Can I use fresh tomatoes instead of canned?

Yes, especially in peak season. Use 2 pounds of ripe plum or Roma tomatoes, peel and core them, then crush. You’ll likely need a longer simmer and a pinch more salt.

Is San Marzano really necessary?

Not mandatory, but they’re reliably sweet and low-acid.

If using other brands, taste and adjust—quality matters a lot in such a simple sauce.

Do I need tomato paste?

Optional. It adds concentrated tomato flavor and color, useful if your tomatoes are shy. Keep it to about a tablespoon to avoid overpowering the sauce.

Why finish pasta in the sauce?

The pasta releases starch that helps the sauce emulsify, cling, and taste luxurious.

Tossing in the pan turns “pasta with sauce” into one unified dish. It’s the pro move, IMO.

What cheese is more traditional—Parm or Pecorino?
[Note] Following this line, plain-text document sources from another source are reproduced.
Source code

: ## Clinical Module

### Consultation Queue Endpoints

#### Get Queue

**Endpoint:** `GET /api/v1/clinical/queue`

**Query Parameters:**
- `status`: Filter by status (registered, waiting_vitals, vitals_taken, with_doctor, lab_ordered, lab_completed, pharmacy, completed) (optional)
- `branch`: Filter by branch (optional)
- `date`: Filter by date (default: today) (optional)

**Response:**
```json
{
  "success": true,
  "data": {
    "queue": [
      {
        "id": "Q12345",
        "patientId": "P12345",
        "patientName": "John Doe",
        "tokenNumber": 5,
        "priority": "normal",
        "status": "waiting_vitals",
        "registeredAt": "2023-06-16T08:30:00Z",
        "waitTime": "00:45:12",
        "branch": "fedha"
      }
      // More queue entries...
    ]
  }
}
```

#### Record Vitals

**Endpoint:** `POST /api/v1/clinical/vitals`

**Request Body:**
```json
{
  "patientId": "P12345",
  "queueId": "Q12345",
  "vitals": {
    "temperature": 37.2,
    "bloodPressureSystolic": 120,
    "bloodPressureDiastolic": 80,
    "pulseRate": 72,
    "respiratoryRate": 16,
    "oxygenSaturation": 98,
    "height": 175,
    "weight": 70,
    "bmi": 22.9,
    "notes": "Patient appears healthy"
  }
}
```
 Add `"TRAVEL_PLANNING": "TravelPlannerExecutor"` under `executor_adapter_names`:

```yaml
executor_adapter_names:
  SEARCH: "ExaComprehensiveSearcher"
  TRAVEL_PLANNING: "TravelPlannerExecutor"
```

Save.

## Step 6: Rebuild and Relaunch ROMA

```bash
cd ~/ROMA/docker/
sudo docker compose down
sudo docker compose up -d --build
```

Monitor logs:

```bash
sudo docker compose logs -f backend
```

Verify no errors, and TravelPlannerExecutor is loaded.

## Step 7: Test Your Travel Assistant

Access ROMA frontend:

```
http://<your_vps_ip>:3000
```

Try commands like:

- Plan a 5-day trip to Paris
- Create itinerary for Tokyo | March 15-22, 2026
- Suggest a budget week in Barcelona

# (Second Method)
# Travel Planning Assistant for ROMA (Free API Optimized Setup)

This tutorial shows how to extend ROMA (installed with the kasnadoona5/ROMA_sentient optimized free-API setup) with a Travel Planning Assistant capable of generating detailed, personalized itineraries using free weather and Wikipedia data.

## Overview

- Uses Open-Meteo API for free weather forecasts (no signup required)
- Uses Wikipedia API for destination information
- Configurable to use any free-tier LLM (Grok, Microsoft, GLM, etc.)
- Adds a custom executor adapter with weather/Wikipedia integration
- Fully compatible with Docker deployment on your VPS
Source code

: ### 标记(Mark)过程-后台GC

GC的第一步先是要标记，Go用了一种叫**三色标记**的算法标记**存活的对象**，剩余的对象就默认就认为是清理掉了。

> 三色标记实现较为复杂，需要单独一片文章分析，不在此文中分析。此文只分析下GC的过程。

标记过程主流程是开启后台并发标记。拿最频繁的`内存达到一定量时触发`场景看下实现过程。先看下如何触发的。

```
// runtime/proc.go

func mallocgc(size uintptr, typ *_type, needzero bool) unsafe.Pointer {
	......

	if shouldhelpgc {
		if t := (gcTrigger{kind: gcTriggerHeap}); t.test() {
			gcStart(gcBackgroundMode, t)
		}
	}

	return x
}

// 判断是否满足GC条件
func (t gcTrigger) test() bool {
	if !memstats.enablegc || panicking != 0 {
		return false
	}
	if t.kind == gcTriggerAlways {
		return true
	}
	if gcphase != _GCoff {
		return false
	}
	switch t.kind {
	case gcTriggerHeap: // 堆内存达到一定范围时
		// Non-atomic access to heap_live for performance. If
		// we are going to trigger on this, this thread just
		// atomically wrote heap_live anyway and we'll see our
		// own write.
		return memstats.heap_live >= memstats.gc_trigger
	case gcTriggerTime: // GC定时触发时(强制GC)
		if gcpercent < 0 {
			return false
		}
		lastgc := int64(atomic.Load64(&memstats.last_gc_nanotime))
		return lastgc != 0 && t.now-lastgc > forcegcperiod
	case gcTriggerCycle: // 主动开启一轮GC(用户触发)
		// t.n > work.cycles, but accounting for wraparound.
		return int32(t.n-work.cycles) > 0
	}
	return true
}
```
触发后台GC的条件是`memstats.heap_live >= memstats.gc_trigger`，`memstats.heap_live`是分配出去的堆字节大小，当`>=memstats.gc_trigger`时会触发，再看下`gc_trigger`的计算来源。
Both are used. Parmigiano-Reggiano is nuttier and milder; Pecorino Romano is sharper and saltier.

Choose your personality.

Can I add meatballs or sausage?

You can, but then it isn’t strictly Napolitana. If you want protein, serve meatballs on the side and keep the sauce clean.

How do I fix a sour or tinny sauce?

Simmer longer, add a splash of olive oil, and a pinch more salt. If it’s still harsh, a tiny pinch of sugar or butter can round it out—tiny being the keyword.

Bringing It All Together

Traditional Spaghetti Napolitana is what happens when restraint meets skill.

A few ingredients, cooked with intention, become weeknight gold or date-night power. Respect the garlic, simmer the tomatoes, and marry the pasta to the sauce like you mean it.

Do that, and you’ll have a plate that tastes like sunshine and discipline—no plane ticket to Naples required.